I should like to discuss a little further the beliefs of the Christians as I see them myself. In their anxiety to avoid the notion that death is the complete end of our existence, they suggest what is to me an equally horrible alternative. If I were given the choice of how long I should live with my present physical and mental equipment, I should decide on a good deal more then 70 years. But I doubt whether I should be wise to decide on more then 300 years. Already I am very much aware of my own limitations, and I think that 300 years is as long as I should like to put up with them. Now what the Christians offer me is an eternity of frustration. ANd it is no good their trying to mitigate the situation by saying that sooner or later my limitations would be removed, because this could not be done without altering me. It strikes me as very curious that the Christians have so little to say about how they propose eternity should be spent.

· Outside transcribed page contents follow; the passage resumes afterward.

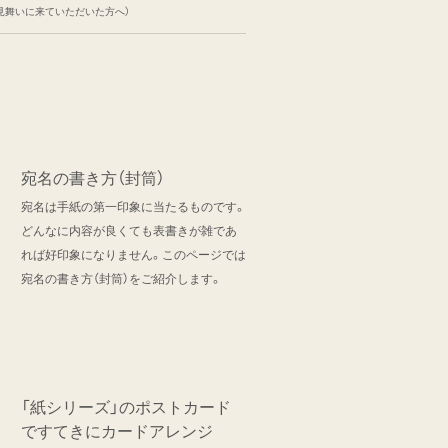
お見舞いに来ていただいた方へ）
宛名の書き方（封筒）
宛名は手紙の第一印象に当たるものです。
どんなに内容が良くても表書きが雑であ
れば好印象になりません。このページでは
宛名の書き方（封筒）をご紹介します。
「紙シリーズ」のポストカード
ですてきにカードアレンジ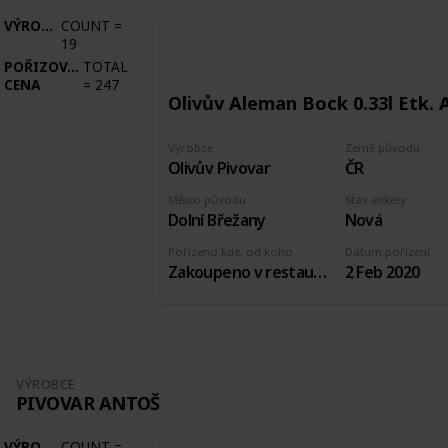
VÝROBCE
COUNT
=
19
POŘIZOVACÍ
TOTAL
CENA
=
247
Olivův Aleman Bock 0.33l Etk. 
Výrobce
Země původu
Olivův Pivovar
ČR
Město původu
Stav etikety
Dolní Břežany
Nová
Pořízeno kde, od koho
Datum pořízení
Zakoupeno v restauraci pivovaru
2 Feb 2020
VÝROBCE
PIVOVAR ANTOŠ
VÝROBCE
COUNT
=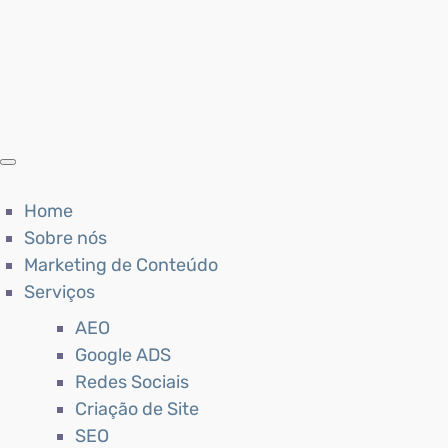
Home
Sobre nós
Marketing de Conteúdo
Serviços
AEO
Google ADS
Redes Sociais
Criação de Site
SEO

Perhaps I had better end by saying how I should arrange matters if it were my decision to make. It seems to me that the greatest lesson of adult life is that one's own consciousness is not enough. What one of us would not like to share the consciousness of half a dozen chosen individuals? What writer would not like to share the consciousness of Shakespeare? What musician that of Beethoven or Mozart? What mathematician that of Gauss? What I would choose would be an evolution of life whereby the essence of each of us becomes welded together into some vastly larger and more potent structure. I think such a dynamic evolution would be more in keeping with the grandeur of the physical Universe than the static picture offered by formal religion.
What is the chance of such an idea being right? Well, if there is one important result that comes out of our inquiry into the nature of the Universe it is this: when by patient inquiry we learn the answer to any problem, we always find, both as a whole and in detail, that the answer thus revealed is finer in concept and design than anything we could ever have arrived at by random guess. And this, I believe, will be the same for the deeper issues we have been discussing. I think that all our present guesses are likely to prove but a very pale shadow of the real thing; and it is on this note that I must now finish. Perhaps the most majestic feature of our whole existence is that while our intelligences are powerful enough to penetrate deeply into the evolution of this quite incredible Universe, we still have not the smallest clue to our own fate.